То, чего одни ждали с нетерпением и надеждой, а другие со страхом и злорадством, свершилось. Мы были окружены целой толпой наших ребят. Пиявка решила все. В какой-то миг весь берег усеялся рыболовами, замелькали удочки, сачки. И вот уже какие-то смельчаки отплывают в далекое странствие на старой, рассохшейся плоскодонке.

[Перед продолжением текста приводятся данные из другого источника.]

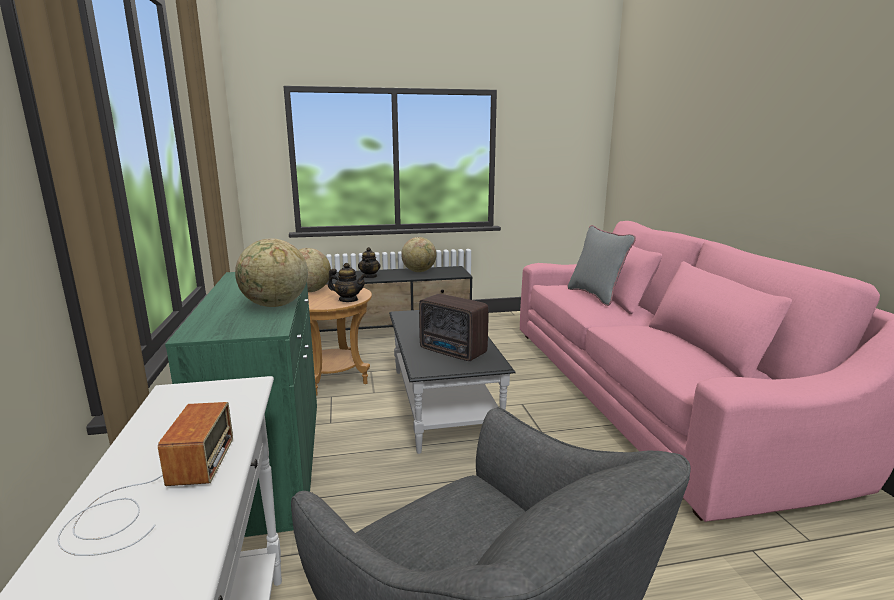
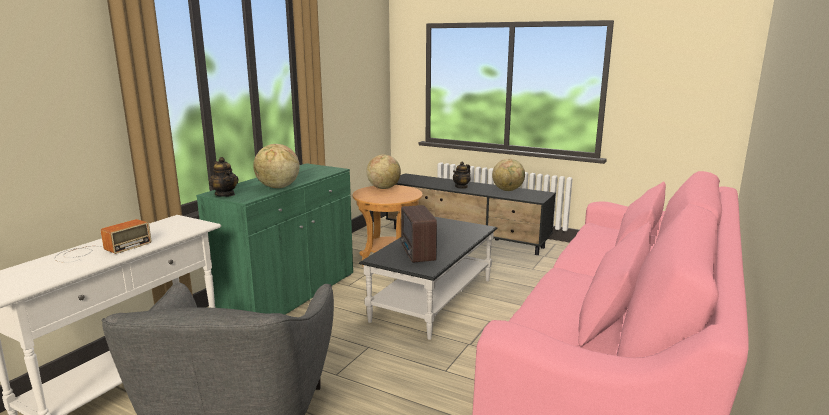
camera: 40 degrees right, 0 degrees up
teapot [328,263,367,302] -> teapot moved to [209,157,239,197]
grey pillow [567,225,636,306] -> none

Свершилось!.. Мы нарочно прошествовали мимо подворотни, где сгрудились чистопрудные. Я нес свою удочку как знамя, на крючке дрожала, истекая чем-то мутным, черная жирная пиявка. На нее смотрели все девятинские, все златоустинские ребята, делегаты от Спасо-Глинищевского и Космодемияновского, на нее смотрели все мальчишки нашего района как на верный и прочный залог освобождения. Бессильные слезы лились из глаз чистопрудных, сгрудившихся в темной подворотне. Ведь я уносил не пиявку — я похитил их славу, силу и честь!..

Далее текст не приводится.